Apart from Narendra Modi's win, Lok Sabha Elections 2014 is also about India rejecting Rahul Gandhi's Congress

Written By Kabir Taneja | Updated: May 16, 2014, 07:15 PM IST

The marathon exercise of conducting the biggest democratic election process in the history of mankind has finally come to an end. The Bharatiya Janata Party (BJP) has come out as the single biggest majority holder, a situation taking place for the first time since 1984 in an era where coalition politics had been accepted as the norm. 

However, the outcome of the 16th general elections has surely not come as a surprise to the leaders of the Indian National Congress. The success of Narendra Modi, BJP’s prime ministerial candidate and now the soon to be former chief minister of Gujarat, along with being known as a progressive leader, can be traced to the fact that India’s heart was set to vote the Congress out more than voting the BJP in. 

Within the first hour of counting, it was clear to whom the majority was going to go to. Even some BJP leaders themselves were surprised by their party’s incredible performance, especially in the crucial state of Uttar Pradesh, where the party won 72 of the 80 seats. “I would have been content with 50 in UP, but this is very good,” said a BJP leader. The surprise this time in BJP winning however is that the party’s numbers have managed to undermine even some of the strongest regional parties in the country, especially in the northern belt. Regional heavyweights such as the Samajwadi Party and the Bahujan Samaj Party in UP, and the Janata Dal (United) in Bihar have suffered huge and unprecedented defeats paving way for a complete sweep for the BJP. 

The angst in the Indian population against the Congress was so viral, that in cases such as New Delhi, even though AAP lost, the new party managed to significantly raise the percentage of votes it received compared to the party’s performance in the state polls last year. In some seats in Delhi, AAP was ahead of some of Congress’ most veteran politicians.

The creation of this situation for the Congress is the party’s own dynastic structure. A party which itself is plagued by lack of democratic structures within its workings, trying to govern the world’s largest democracy, was always going to be an ardent task. This situation of the Congress and Gandhi family’s control was specifically brought into public debate as whether the party under their leadership was even letting Prime Minister Manmohan Singh do his job.

Evidently Sonia Gandhi was able to control India’s fortunes and misfortunes without being in a public position to be held accountable for. During the press conference held by Congress President Sonia Gandhi and Vice President Rahul Gandhi to congratulate the new government today, Sonia Gandhi said that the party’s “parampara” (traditions) was one of its biggest assets, and this perhaps indicated that the Gandhi family is still in no mood to dilute their grasp and commit to a more democratic structure in order to pull out the best political leaders from their own talent pool.

And the Congress in fact, does not have a shortage of able leaders; it is whether they are allowed to perform their duties without being bound to the family’s definition and interpretations of their paramparas. For example, a person like Narendra Modi would have probably never been able to reach the top echelons of the Congress party’s leadership as he did in the BJP. 

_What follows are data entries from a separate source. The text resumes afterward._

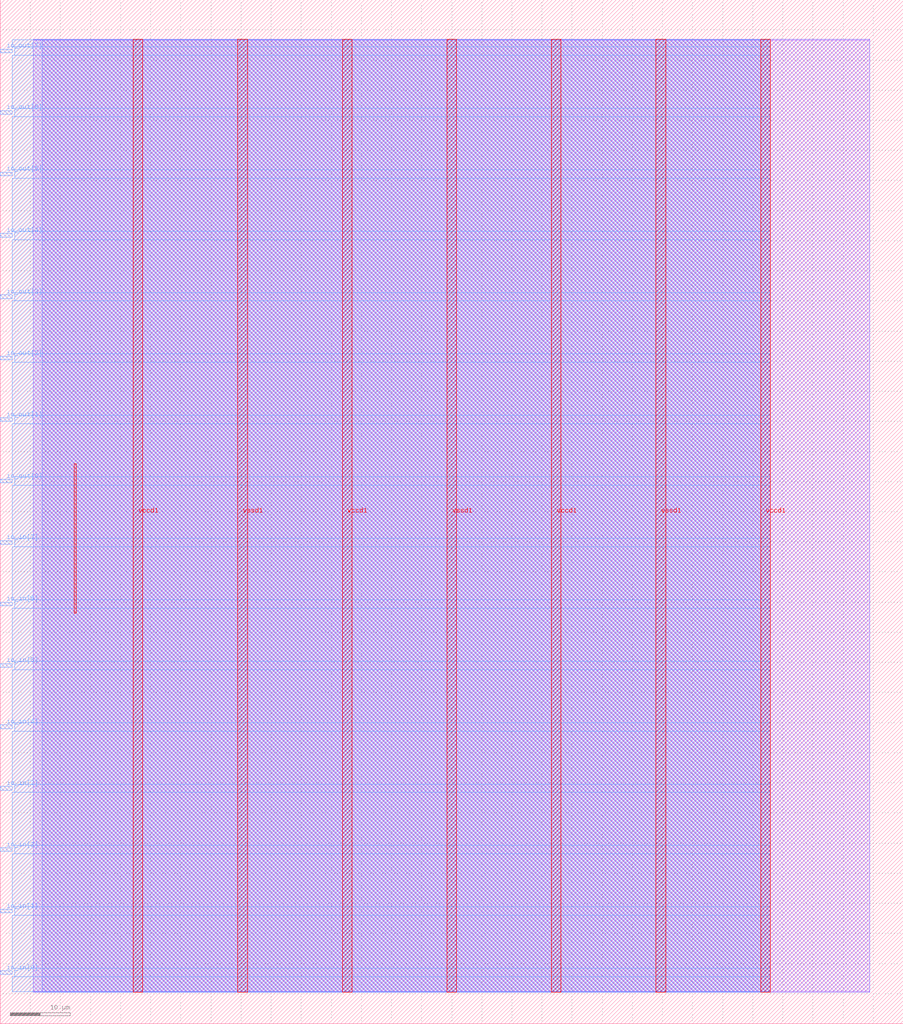
<source format=lef>
VERSION 5.7 ;
  NOWIREEXTENSIONATPIN ON ;
  DIVIDERCHAR "/" ;
  BUSBITCHARS "[]" ;
MACRO user_module_341277789473735250
  CLASS BLOCK ;
  FOREIGN user_module_341277789473735250 ;
  ORIGIN 0.000 0.000 ;
  SIZE 150.000 BY 170.000 ;
  PIN io_in[0]
    DIRECTION INPUT ;
    USE SIGNAL ;
    PORT
      LAYER met3 ;
        RECT 0.000 8.200 2.000 8.800 ;
    END
  END io_in[0]
  PIN io_in[1]
    DIRECTION INPUT ;
    USE SIGNAL ;
    PORT
      LAYER met3 ;
        RECT 0.000 18.400 2.000 19.000 ;
    END
  END io_in[1]
  PIN io_in[2]
    DIRECTION INPUT ;
    USE SIGNAL ;
    PORT
      LAYER met3 ;
        RECT 0.000 28.600 2.000 29.200 ;
    END
  END io_in[2]
  PIN io_in[3]
    DIRECTION INPUT ;
    USE SIGNAL ;
    PORT
      LAYER met3 ;
        RECT 0.000 38.800 2.000 39.400 ;
    END
  END io_in[3]
  PIN io_in[4]
    DIRECTION INPUT ;
    USE SIGNAL ;
    PORT
      LAYER met3 ;
        RECT 0.000 49.000 2.000 49.600 ;
    END
  END io_in[4]
  PIN io_in[5]
    DIRECTION INPUT ;
    USE SIGNAL ;
    PORT
      LAYER met3 ;
        RECT 0.000 59.200 2.000 59.800 ;
    END
  END io_in[5]
  PIN io_in[6]
    DIRECTION INPUT ;
    USE SIGNAL ;
    PORT
      LAYER met3 ;
        RECT 0.000 69.400 2.000 70.000 ;
    END
  END io_in[6]
  PIN io_in[7]
    DIRECTION INPUT ;
    USE SIGNAL ;
    PORT
      LAYER met3 ;
        RECT 0.000 79.600 2.000 80.200 ;
    END
  END io_in[7]
  PIN io_out[0]
    DIRECTION OUTPUT TRISTATE ;
    USE SIGNAL ;
    PORT
      LAYER met3 ;
        RECT 0.000 89.800 2.000 90.400 ;
    END
  END io_out[0]
  PIN io_out[1]
    DIRECTION OUTPUT TRISTATE ;
    USE SIGNAL ;
    PORT
      LAYER met3 ;
        RECT 0.000 100.000 2.000 100.600 ;
    END
  END io_out[1]
  PIN io_out[2]
    DIRECTION OUTPUT TRISTATE ;
    USE SIGNAL ;
    PORT
      LAYER met3 ;
        RECT 0.000 110.200 2.000 110.800 ;
    END
  END io_out[2]
  PIN io_out[3]
    DIRECTION OUTPUT TRISTATE ;
    USE SIGNAL ;
    PORT
      LAYER met3 ;
        RECT 0.000 120.400 2.000 121.000 ;
    END
  END io_out[3]
  PIN io_out[4]
    DIRECTION OUTPUT TRISTATE ;
    USE SIGNAL ;
    PORT
      LAYER met3 ;
        RECT 0.000 130.600 2.000 131.200 ;
    END
  END io_out[4]
  PIN io_out[5]
    DIRECTION OUTPUT TRISTATE ;
    USE SIGNAL ;
    PORT
      LAYER met3 ;
        RECT 0.000 140.800 2.000 141.400 ;
    END
  END io_out[5]
  PIN io_out[6]
    DIRECTION OUTPUT TRISTATE ;
    USE SIGNAL ;
    PORT
      LAYER met3 ;
        RECT 0.000 151.000 2.000 151.600 ;
    END
  END io_out[6]
  PIN io_out[7]
    DIRECTION OUTPUT TRISTATE ;
    USE SIGNAL ;
    PORT
      LAYER met3 ;
        RECT 0.000 161.200 2.000 161.800 ;
    END
  END io_out[7]
  PIN vccd1
    DIRECTION INOUT ;
    USE POWER ;
    PORT
      LAYER met4 ;
        RECT 22.090 5.200 23.690 163.440 ;
    END
    PORT
      LAYER met4 ;
        RECT 56.830 5.200 58.430 163.440 ;
    END
    PORT
      LAYER met4 ;
        RECT 91.570 5.200 93.170 163.440 ;
    END
    PORT
      LAYER met4 ;
        RECT 126.310 5.200 127.910 163.440 ;
    END
  END vccd1
  PIN vssd1
    DIRECTION INOUT ;
    USE GROUND ;
    PORT
      LAYER met4 ;
        RECT 39.460 5.200 41.060 163.440 ;
    END
    PORT
      LAYER met4 ;
        RECT 74.200 5.200 75.800 163.440 ;
    END
    PORT
      LAYER met4 ;
        RECT 108.940 5.200 110.540 163.440 ;
    END
  END vssd1
  OBS
      LAYER li1 ;
        RECT 5.520 5.355 144.440 163.285 ;
      LAYER met1 ;
        RECT 5.520 5.200 144.440 163.440 ;
      LAYER met2 ;
        RECT 6.990 5.255 127.880 163.385 ;
      LAYER met3 ;
        RECT 2.000 162.200 127.900 163.365 ;
        RECT 2.400 160.800 127.900 162.200 ;
        RECT 2.000 152.000 127.900 160.800 ;
        RECT 2.400 150.600 127.900 152.000 ;
        RECT 2.000 141.800 127.900 150.600 ;
        RECT 2.400 140.400 127.900 141.800 ;
        RECT 2.000 131.600 127.900 140.400 ;
        RECT 2.400 130.200 127.900 131.600 ;
        RECT 2.000 121.400 127.900 130.200 ;
        RECT 2.400 120.000 127.900 121.400 ;
        RECT 2.000 111.200 127.900 120.000 ;
        RECT 2.400 109.800 127.900 111.200 ;
        RECT 2.000 101.000 127.900 109.800 ;
        RECT 2.400 99.600 127.900 101.000 ;
        RECT 2.000 90.800 127.900 99.600 ;
        RECT 2.400 89.400 127.900 90.800 ;
        RECT 2.000 80.600 127.900 89.400 ;
        RECT 2.400 79.200 127.900 80.600 ;
        RECT 2.000 70.400 127.900 79.200 ;
        RECT 2.400 69.000 127.900 70.400 ;
        RECT 2.000 60.200 127.900 69.000 ;
        RECT 2.400 58.800 127.900 60.200 ;
        RECT 2.000 50.000 127.900 58.800 ;
        RECT 2.400 48.600 127.900 50.000 ;
        RECT 2.000 39.800 127.900 48.600 ;
        RECT 2.400 38.400 127.900 39.800 ;
        RECT 2.000 29.600 127.900 38.400 ;
        RECT 2.400 28.200 127.900 29.600 ;
        RECT 2.000 19.400 127.900 28.200 ;
        RECT 2.400 18.000 127.900 19.400 ;
        RECT 2.000 9.200 127.900 18.000 ;
        RECT 2.400 7.800 127.900 9.200 ;
        RECT 2.000 5.275 127.900 7.800 ;
      LAYER met4 ;
        RECT 12.255 68.175 12.585 92.985 ;
  END
END user_module_341277789473735250
END LIBRARY


</source>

A political party which has decided to remain dynastic and where talent cannot be nurtured unless it was hand-in-hand with whatever the ruling family wants will find it hard to sustain itself in today’s environment. The Congress, despite doing well in its first tenure, needs internal introspection more than anything else. The ills and mishits that have deluged the party since 2009-10 have mostly come from within the party and its ideals than any other external factors.

Congress’s failure has come from the Gandhi family, and it remains to be seen how the party’s other members, loyalists, careerists and dissenters, will deal with such a massive loss and whether they will demand Rahul Gandhi to step away from taking any centric political roles in the future. By the looks of Rahul Gandhi’s body-language and expression during the press conference with Sonia Gandhi, the young scion may just happily abdicate his political responsibilities that his surname automatically gave him upon his birth.